何涛在水中扑腾许久,终是力竭,被那两个渔人连同他们的同伴七手八脚地擒住,拖上了岸。这两个渔人皆生得膀大腰圆,浑身透着一股蛮劲。
其中一人迈着大步走到何涛面前,满脸不屑地说道:“哟,原来是你这狗官,竟敢大摇大摆地到石碣村来抓人!”
何涛躺在地上,大口喘着粗气,又惊又怒地瞪着眼前之人。
这时,另一个渔人也走上前来,冷笑道:“哼,睁开你的狗眼看看,认不认识我们童家兄弟?”
何涛心中一惊,仔细打量,惊声道:“呵呵,原来是童威、童猛你们两个!竟敢阻碍官府办案!”
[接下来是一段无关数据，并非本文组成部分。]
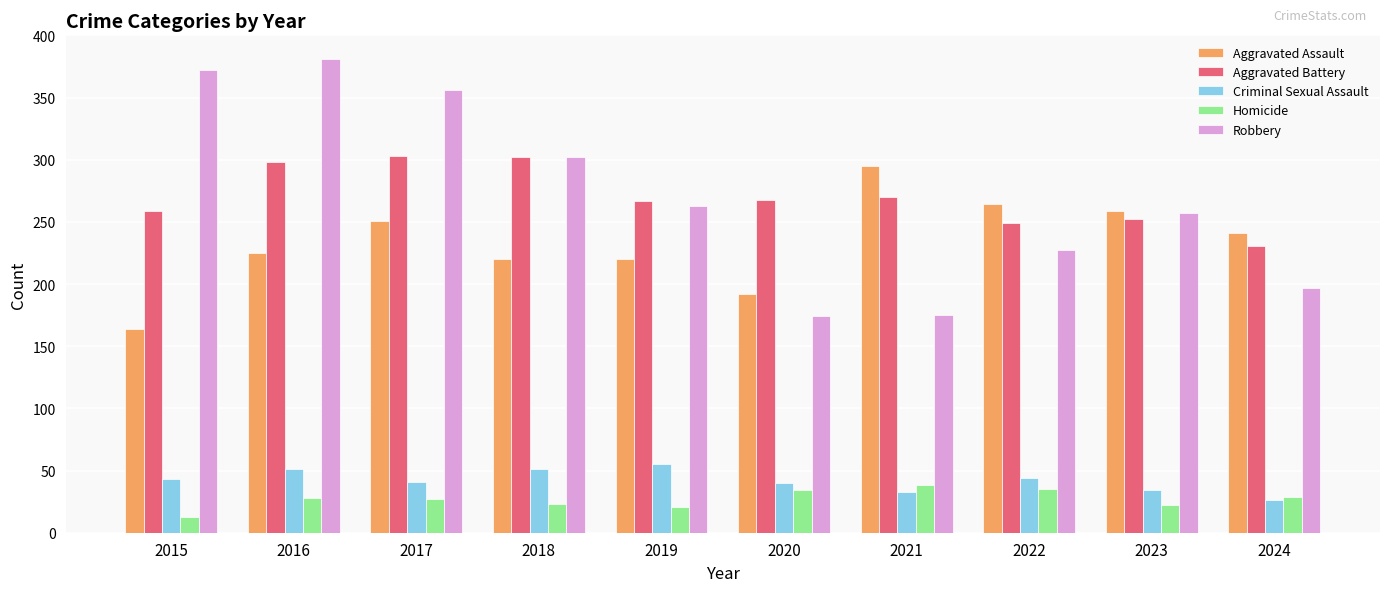

Which category has the highest value across all series?

2016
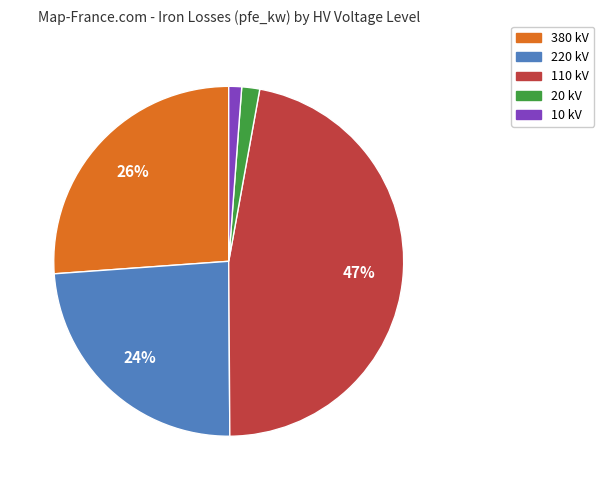

True or false: 110 kV accounts for 47% of the total.

True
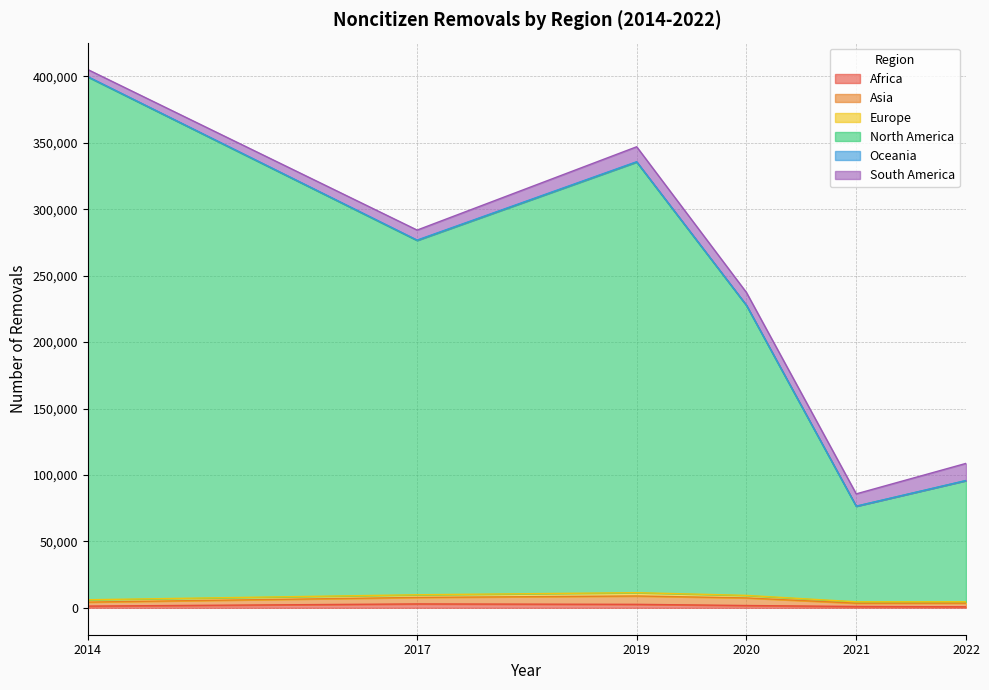

Does the chart display data point markers on the line(s)?

No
童威冲着何涛狠狠吐了口唾沫,怒喝道:“你这鸟人,助纣为虐,知不知道苛捐杂税把我们害苦了?”
何涛强撑着坐起身来,喊道:“这是上头的命令,我等只是奉命行事!”
童猛上前一步,一脚踹在何涛身上,骂道:“奉命?那昏庸的朝廷只知道横征暴敛,不管百姓死活!我们在这石碣村,每日风里来雨里去,靠着捕鱼勉强过活,却被那没完没了的苛捐杂税压得都要喘不过气来了!”
何涛脸色苍白,辩解道:“我也是身不由己,若不执行,我也自身难保。”
童威怒目圆睁,指着何涛的鼻子道:“你少在这里装可怜!你们这些当官的,吃香的喝辣的,哪管我们百姓的死活!”